The memories. It seems like only yesterday, sniff, that a young editor, awww, named Jodi Kantor, applause, was hired by the Arts & Leisure section of The New York Times. Her mandate--yes, it was a mandate, and she followed it--was, “less Peking Opera and more Britney Spears” for The Gray Lady.

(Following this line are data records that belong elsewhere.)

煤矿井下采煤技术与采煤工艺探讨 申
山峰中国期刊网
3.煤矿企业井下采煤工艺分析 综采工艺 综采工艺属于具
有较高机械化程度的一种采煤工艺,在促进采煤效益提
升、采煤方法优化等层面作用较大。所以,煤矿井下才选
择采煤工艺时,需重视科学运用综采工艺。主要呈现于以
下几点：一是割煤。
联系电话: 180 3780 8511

Since then, within the “building,” as they say at Times HQ, Kantor has become the recipient of the affectionate moniker “Heather.” That’s “Heather,” as in the mean-croquet-playing-chick-clique from the movie of the same name.
When Heather, er, I mean, Kantor is not playing mean croquet, she’s the object of attention in a little thing we call the “Jodi Kantor watch.”

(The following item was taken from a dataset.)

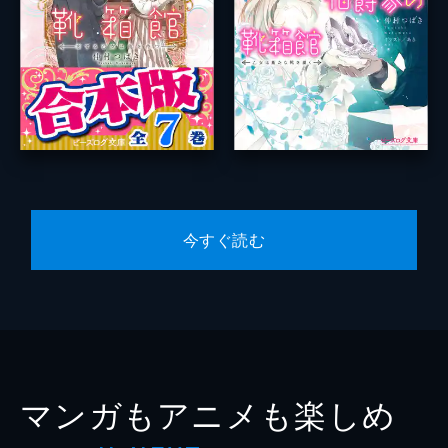
今すぐ読む
マンガもアニメも楽しめ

Let’s take a walk down blog lane, shall we?
“Jodi Kantor watch“ (”What has been Kantor’s answer to high culture: the brit-angst-pop band Radiohead, which appeared on the A&L cover soon after her arrival...”)
“Jodi Kantor and the Boss“ (”Bruce Springsteen at Giants Stadium may be big news to many people, but is it truly ’one of the biggest stories in open-air entertainment since the Christians and the lions’?”)
“J.K.W., cont.” (”The Arts & Leisure section of the New York Times features a few stories that demonstrates (a) the emotional maturity of one of America’s most favored cinematic enfant terribles and (b) the general incompetence of current New York Times culture editors.”)
“Jodi Kantor red alert“ (”What is a Times reader to make of this approving look at a delirious non-music, music without “anything in particular to say,” music fueled by codeine-infused cough syrup?”)
“J.K.W: The Case of the Trendy Tranny“ (” The Gray Lady is now The Gray ’Lady.’”)
“Our dessert’s better“ (”’We did one of the first big pieces on Usher!’”)
“Student council for grown ups“ (”What might Jodi Kantor’s “global and regional strategy” be? She and Bono are hard at work on the answer.”)
Well, the times are a changin at the Times. “Jodi Kantor watch” fans, take note: According to Romenesko and Gawker, Kantor will be hanging up her croquet mallet at A&L and practicing her swing elsewhere, as a reporter on the “Way We Live” team. What that means, precisely, we haven’t a clue. But it indicates we may be seeing much more of Jodi “outside the building.”
Not everyone has been as thrilled as we have been with the Kantorkampf. Notice Michael Massing in the Columbia Journalism Review. But we’ll follow Sam Sifton’s lead and “raise a glass to a woman who can’t drink these days, but to whom so many of us owe thanks and to whom we’ll offer a standing ovation for a job well done.”
Thank you, Jodi, for making our job at “Jodi Kantor watch” so easy these past two years.